> _WHAT YOU NEED TO DO_
Continue the blog post about the podcast episode on becoming a single mom by choice, picking up after its final line.

> _DOCUMENT EXCERPT_
▼

Families come in all forms! Sarah and I have received a number of requests to please feature podcast guests who can talk about solo parenting. So this week we welcomed Mel Johnson to Best of Both Worlds to talk about becoming a single mom (or “mum” — Johnson lives in the UK) by choice.
Johnson had reached her late 30s and realized that she definitely wanted to experience motherhood, even though she hadn’t found a life partner. So she embarked on the process of becoming a mother on her own. She is now the mother of a baby named Daisy. In addition to her day job, she also started a coaching company called The Stork and I to help other women considering the single-mom-by-choice option. In this episode she talks about the details and logistics. Some highlights:
A support network is key. Frankly, it is for people who have babies the “normal” way too! But if you don’t have a partner, you have to explicitly solve the problem of who can, say, watch your toddler while you get a haircut on the weekend. Johnson’s parents help out a lot; her mother stays over one night a week so she can go out to socialize, and also have a “lie in” (sleep in).
Dating is more relaxed post-parenthood. Johnson noted that before she had Daisy, dating was far more fraught: with a ticking biological clock, she was always wondering whether any given man would be Mr. Right, and whether she might find that out quickly. Now she can just enjoy dating, since the baby piece is in place.
Honesty is the best policy. As Johnson noted, new genetic testing companies are making it very difficult to keep your heritage a secret. In the UK, when children are 18, they can make contact with their sperm donor fathers if they’d like. Johnson plans to explain to her daughter, in age-appropriate language, why she decided to build her family this way.
Community helps. One reason Johnson started The Stork and I is that she felt incredibly alone while making the single-mom-by-choice decision. Even something like “which sperm donor should I choose?” can be a hard conversation to have with people who have not experienced something like this. She helps to build a community, and she also talked about apps for single parents to connect. She offers free webinars for anyone who’d like to explore options.
Today’s listener question may be relevant for people approaching extended family get-togethers. Our listener is an introvert who likes to plan ahead. Her extended family is more extroverted and spontaneous. She wants to know the plan, so she can manage her energy, but people often feel hurt by this. We discuss some ways that people can compromise but still stay sane.
Thanks for tuning in!
8 thoughts on “Podcast: Becoming a single mom by choice”
An apostrophe before the 0 keep the zeros in Excel! Christmas card spreadsheet, here I come!

▲

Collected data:
▼

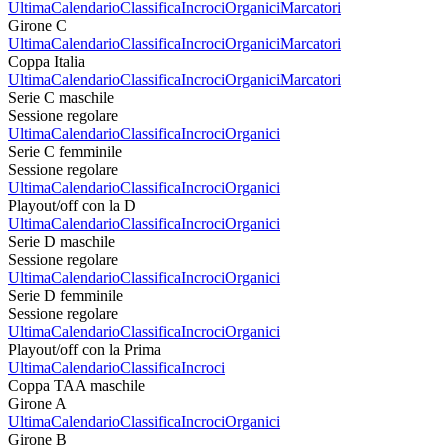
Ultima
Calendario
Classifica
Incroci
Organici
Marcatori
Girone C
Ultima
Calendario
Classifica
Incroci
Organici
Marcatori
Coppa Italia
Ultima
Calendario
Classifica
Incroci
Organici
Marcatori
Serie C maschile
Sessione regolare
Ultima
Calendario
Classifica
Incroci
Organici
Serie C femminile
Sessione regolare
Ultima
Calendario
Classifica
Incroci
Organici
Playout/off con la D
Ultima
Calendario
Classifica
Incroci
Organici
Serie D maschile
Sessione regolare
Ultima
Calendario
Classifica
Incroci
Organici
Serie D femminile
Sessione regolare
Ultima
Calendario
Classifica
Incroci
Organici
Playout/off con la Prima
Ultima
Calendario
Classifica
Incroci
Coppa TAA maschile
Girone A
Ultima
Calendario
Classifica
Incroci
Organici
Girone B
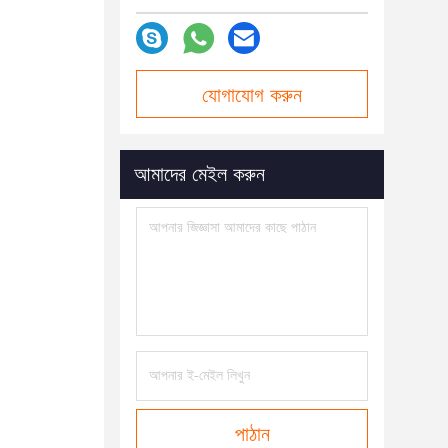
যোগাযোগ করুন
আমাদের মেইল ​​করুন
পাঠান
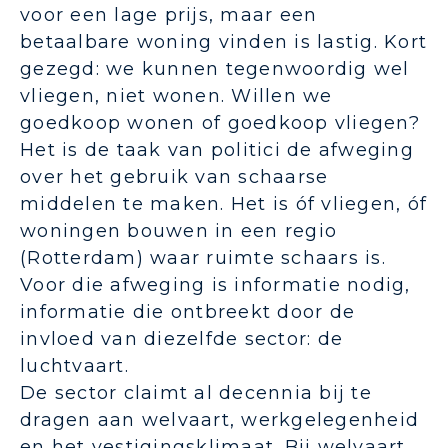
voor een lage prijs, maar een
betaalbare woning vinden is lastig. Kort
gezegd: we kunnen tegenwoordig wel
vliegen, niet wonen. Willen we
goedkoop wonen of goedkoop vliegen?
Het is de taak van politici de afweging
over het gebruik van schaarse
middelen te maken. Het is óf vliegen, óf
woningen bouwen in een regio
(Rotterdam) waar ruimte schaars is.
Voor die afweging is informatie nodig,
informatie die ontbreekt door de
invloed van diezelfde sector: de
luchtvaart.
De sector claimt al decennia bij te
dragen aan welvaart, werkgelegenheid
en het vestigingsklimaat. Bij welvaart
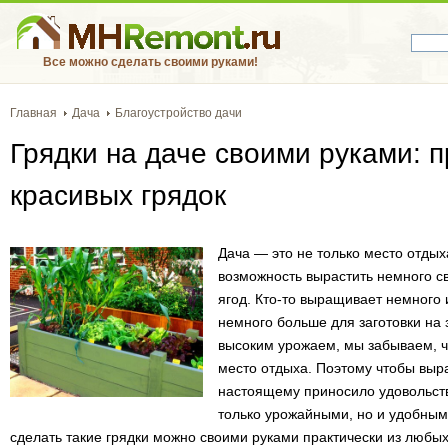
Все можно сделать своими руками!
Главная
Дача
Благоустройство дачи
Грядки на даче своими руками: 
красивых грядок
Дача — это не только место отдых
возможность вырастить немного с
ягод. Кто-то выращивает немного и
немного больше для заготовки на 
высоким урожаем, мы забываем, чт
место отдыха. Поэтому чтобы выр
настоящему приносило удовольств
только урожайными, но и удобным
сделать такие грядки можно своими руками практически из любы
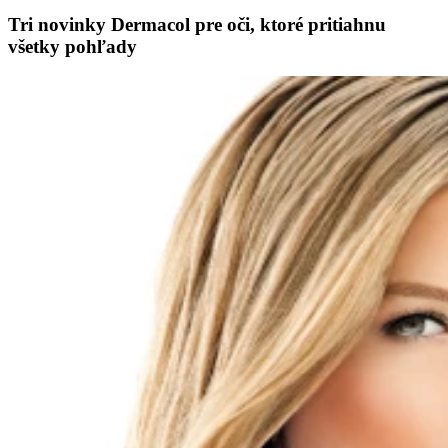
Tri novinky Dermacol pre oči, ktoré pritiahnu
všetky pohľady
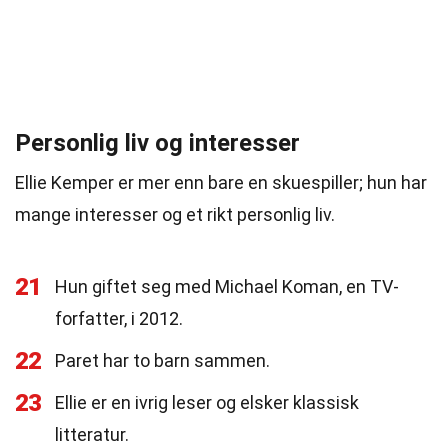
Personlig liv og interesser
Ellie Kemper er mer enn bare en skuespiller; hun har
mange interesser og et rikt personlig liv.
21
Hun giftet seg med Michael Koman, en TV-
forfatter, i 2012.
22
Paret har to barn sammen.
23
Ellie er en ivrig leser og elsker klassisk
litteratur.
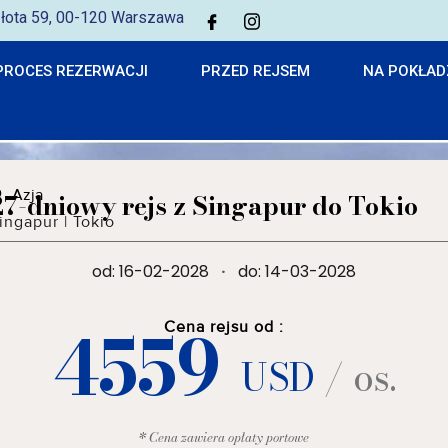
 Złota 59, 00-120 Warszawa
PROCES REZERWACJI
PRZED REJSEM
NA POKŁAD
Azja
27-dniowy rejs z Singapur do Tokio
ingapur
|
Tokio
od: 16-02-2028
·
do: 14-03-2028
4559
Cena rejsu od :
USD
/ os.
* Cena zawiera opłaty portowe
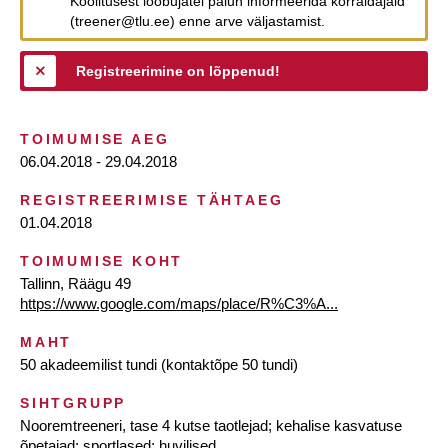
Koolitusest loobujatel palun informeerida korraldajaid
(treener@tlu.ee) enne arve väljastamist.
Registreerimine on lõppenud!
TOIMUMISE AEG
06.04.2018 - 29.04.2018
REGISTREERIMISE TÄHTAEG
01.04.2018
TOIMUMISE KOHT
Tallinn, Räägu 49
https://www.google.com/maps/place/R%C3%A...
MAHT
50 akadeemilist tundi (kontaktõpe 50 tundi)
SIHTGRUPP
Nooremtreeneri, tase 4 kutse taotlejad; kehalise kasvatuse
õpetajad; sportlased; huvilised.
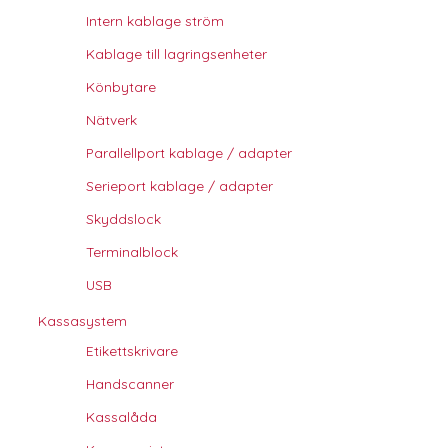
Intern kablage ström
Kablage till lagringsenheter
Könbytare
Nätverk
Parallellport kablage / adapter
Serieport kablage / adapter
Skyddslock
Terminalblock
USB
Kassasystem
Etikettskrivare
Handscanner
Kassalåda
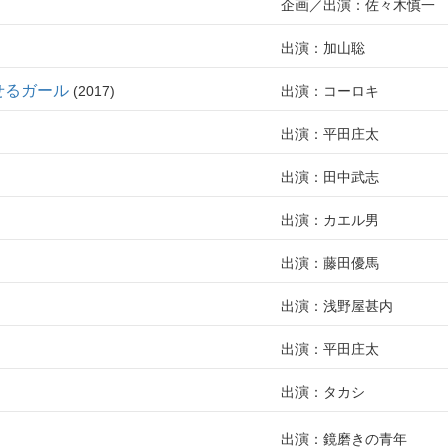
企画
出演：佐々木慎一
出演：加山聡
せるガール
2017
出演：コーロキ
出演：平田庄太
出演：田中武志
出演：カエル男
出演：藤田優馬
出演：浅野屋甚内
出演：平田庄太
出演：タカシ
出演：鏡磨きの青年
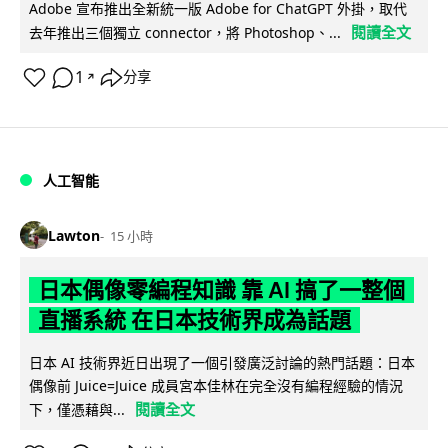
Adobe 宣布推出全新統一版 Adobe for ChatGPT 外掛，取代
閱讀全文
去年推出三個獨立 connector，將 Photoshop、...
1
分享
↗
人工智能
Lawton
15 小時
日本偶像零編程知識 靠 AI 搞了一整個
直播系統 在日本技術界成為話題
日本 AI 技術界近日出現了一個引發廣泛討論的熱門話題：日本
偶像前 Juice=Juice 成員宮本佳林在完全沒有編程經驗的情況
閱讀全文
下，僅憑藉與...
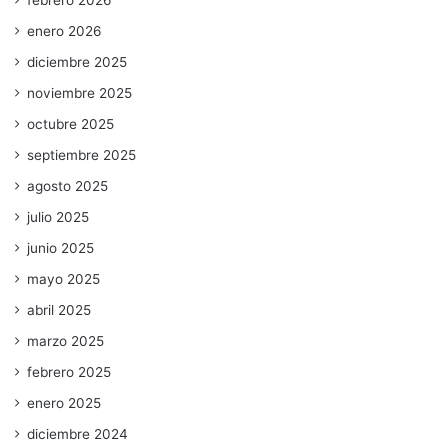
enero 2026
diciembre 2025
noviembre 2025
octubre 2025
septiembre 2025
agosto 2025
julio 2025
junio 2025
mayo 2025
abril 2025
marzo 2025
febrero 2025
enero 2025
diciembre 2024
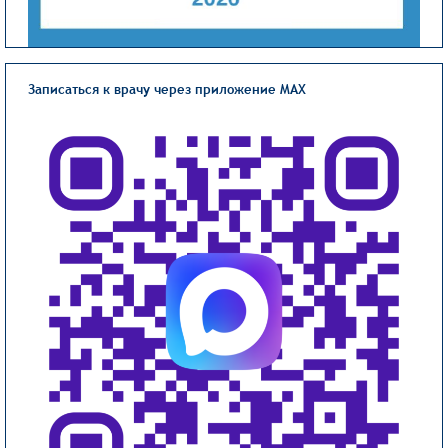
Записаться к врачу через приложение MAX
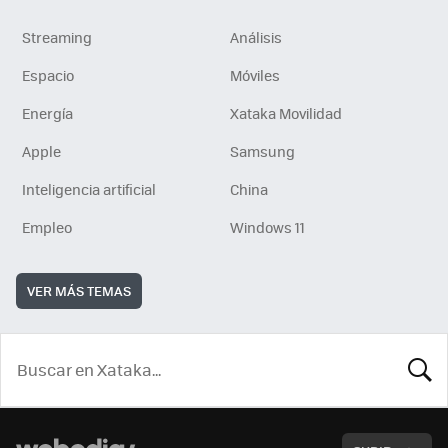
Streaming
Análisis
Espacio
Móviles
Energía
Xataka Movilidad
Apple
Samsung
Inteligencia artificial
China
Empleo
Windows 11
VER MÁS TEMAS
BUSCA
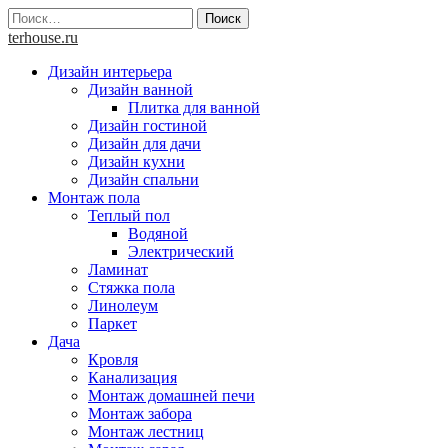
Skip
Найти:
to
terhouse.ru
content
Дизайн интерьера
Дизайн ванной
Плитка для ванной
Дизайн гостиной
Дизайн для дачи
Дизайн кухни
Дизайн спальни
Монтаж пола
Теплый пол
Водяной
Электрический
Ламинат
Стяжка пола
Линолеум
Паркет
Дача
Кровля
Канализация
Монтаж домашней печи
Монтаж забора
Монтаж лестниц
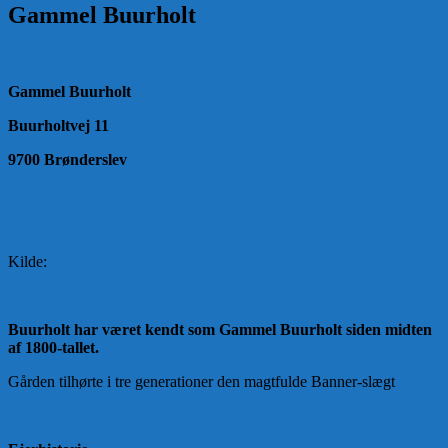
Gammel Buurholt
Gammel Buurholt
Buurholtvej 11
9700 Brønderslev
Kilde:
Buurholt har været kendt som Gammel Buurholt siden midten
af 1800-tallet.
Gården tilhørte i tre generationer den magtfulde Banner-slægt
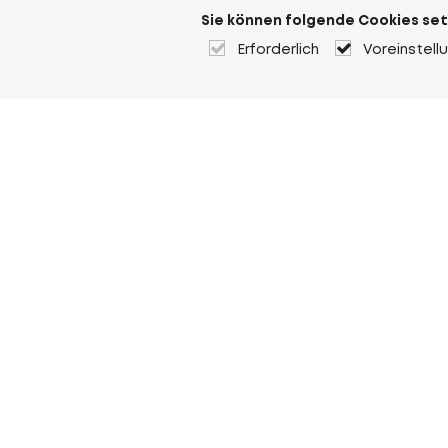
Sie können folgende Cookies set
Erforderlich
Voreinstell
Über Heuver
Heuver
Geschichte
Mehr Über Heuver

▲

> _TASK OUTPUT_
Another way is to format the column as type “zip code” which I think is in the list under Other. Or even easier, format as text and it’ll leave the zero as well 🙂
Ha, I was hoping I’d be the first to answer this question!
I appreciated hearing another perspective! I hope you continue to seek out families that aren’t all the same.
The guest seems to have a great arrangement with her parents!
As a solo parent by choice through adoption I loved this episode. Keep the diversity coming!
This was my favorite episode. So interesting to hear the nuts and bolts of her life. Its really cool to see how single parents, divorced parents, same sex couples etc do things bc we can all learn from each other.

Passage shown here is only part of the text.